Chile’s Atacama Desert is one of the driest places on the planet; some parts haven’t seen rainfall for centuries. But the region is often shrouded in a dense fog locally called camanchaca, from which local flora harvest what little water they need to survive. Here, as in other places around the world, researchers have been testing nets that collect water from the fog in order to stop desertification and bring water to residents—and one tiny brewery has been reaping the benefits.
Since a particularly bad drought in the 1950s, now-retired physics professor Carlos Espinosa Arancibia has been testing nets that could help capture water in Chile’s driest regions, the BBC reports. This current iteration of the net has openings less than one millimeter across around which water droplets condense out of the fog. The drops accumulate and grow until they drip into a pipe at the base of the net, from which it flows into a container, so clean that it’s immediately ready for human use.
One of Espinosa’s test centers is near the town of Pena Blanca, home of the Atrapaneblina (fog catcher) brewery. The beer–a golden-amber Scottish ale with brown foam–is made only with the water collected from the fog nets. The brewery produces a meager 6,300 gallons of beer per year, but its owner says the water gives the beer a unique taste and quality.
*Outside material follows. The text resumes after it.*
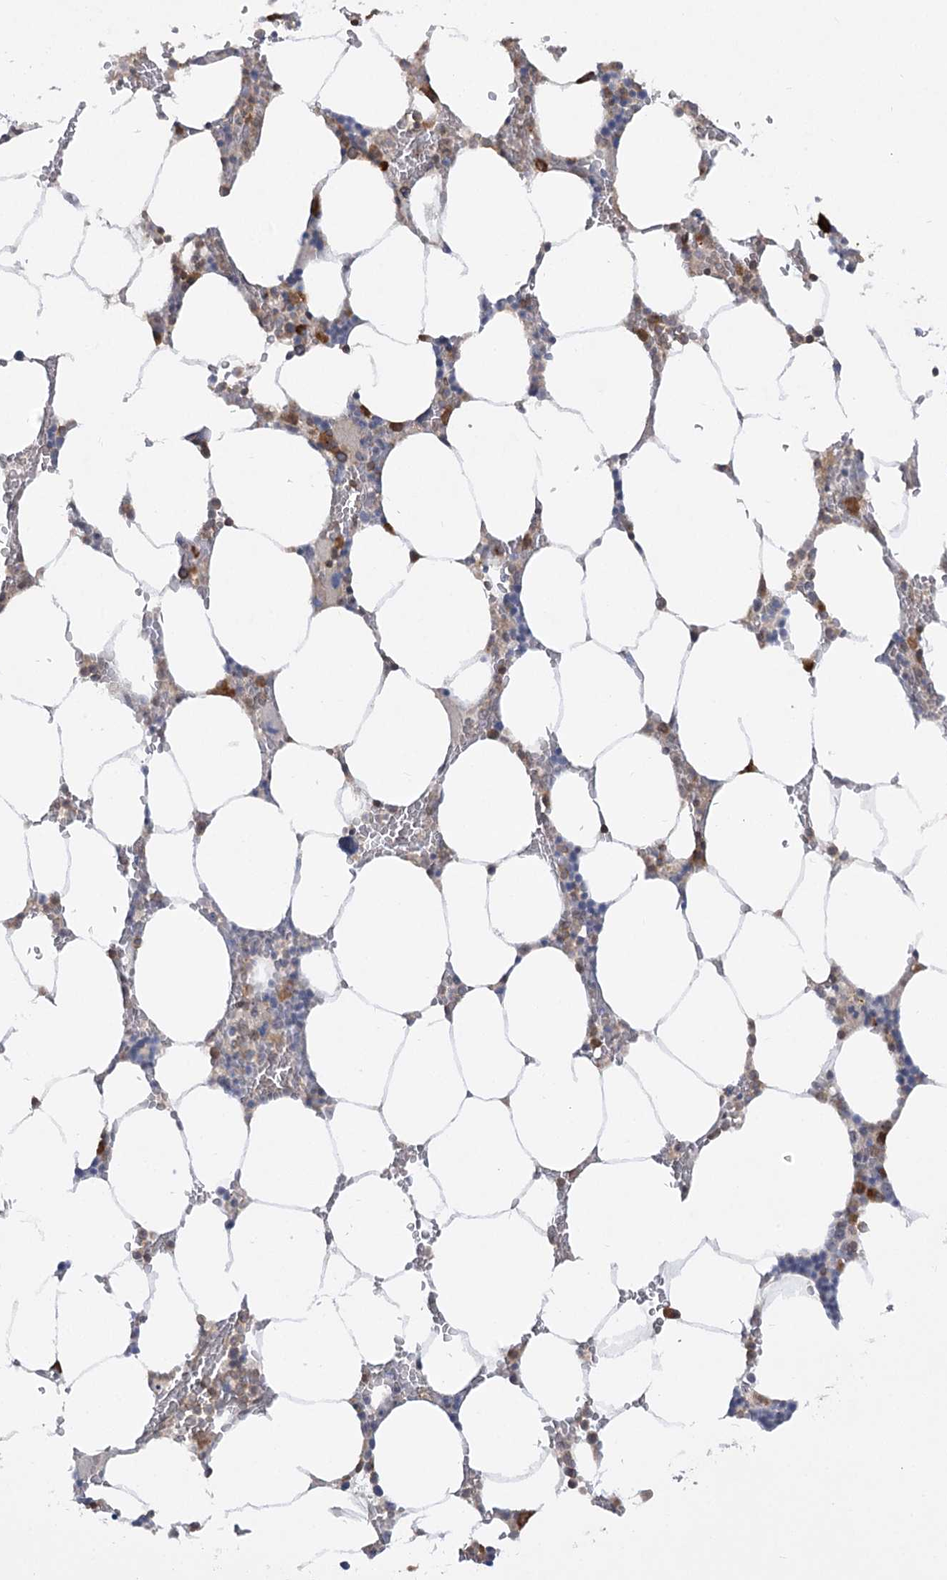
{"staining": {"intensity": "moderate", "quantity": "<25%", "location": "cytoplasmic/membranous"}, "tissue": "bone marrow", "cell_type": "Hematopoietic cells", "image_type": "normal", "snomed": [{"axis": "morphology", "description": "Normal tissue, NOS"}, {"axis": "topography", "description": "Bone marrow"}], "caption": "The immunohistochemical stain labels moderate cytoplasmic/membranous expression in hematopoietic cells of benign bone marrow. The staining was performed using DAB (3,3'-diaminobenzidine) to visualize the protein expression in brown, while the nuclei were stained in blue with hematoxylin (Magnification: 20x).", "gene": "SYTL1", "patient": {"sex": "male", "age": 70}}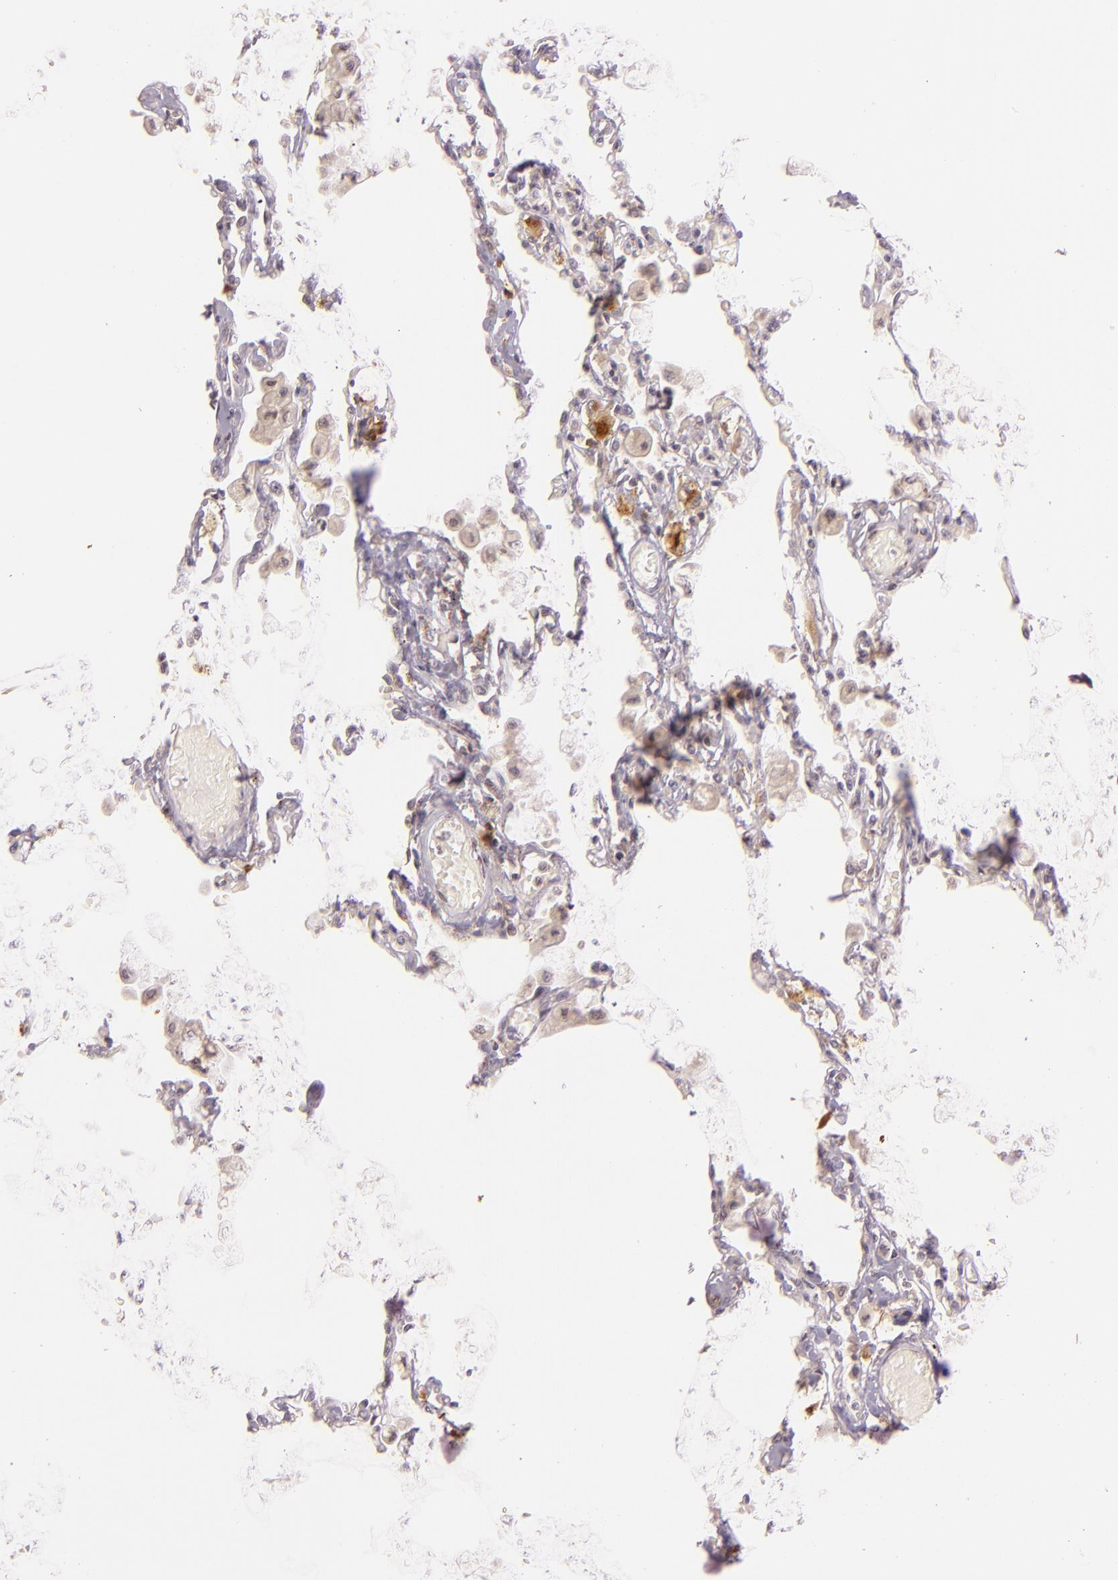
{"staining": {"intensity": "weak", "quantity": ">75%", "location": "cytoplasmic/membranous"}, "tissue": "bronchus", "cell_type": "Respiratory epithelial cells", "image_type": "normal", "snomed": [{"axis": "morphology", "description": "Normal tissue, NOS"}, {"axis": "morphology", "description": "Squamous cell carcinoma, NOS"}, {"axis": "topography", "description": "Bronchus"}, {"axis": "topography", "description": "Lung"}], "caption": "Bronchus stained for a protein displays weak cytoplasmic/membranous positivity in respiratory epithelial cells. Nuclei are stained in blue.", "gene": "LGMN", "patient": {"sex": "female", "age": 47}}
But the brewers at Atrapaneblina aren’t the only ones that have been reaping the benefits of more water. By placing the nets at key points where the desert was expanding, Espinosa claims he has been able to slow the process of desertification, replenishing the native plants in about a half a square mile of land.
The netting is inexpensive–430 square feet of the stuff would cost $1,000 to $1,500–and has minimal effect on the local ecosystem. Espinosa plans to bring fog water to local families in the near future.
To see more photos of the Atrapaneblina brewery and surrounding region, check out the BBC story.
Correction (5/19/2015, 9:50 a.m. ET): The original story misstated the cost of the netting as $1,000-$1,500 for 40 square miles. It should be the same price per 430 square feet (40 square meters) and has been corrected. Our bad!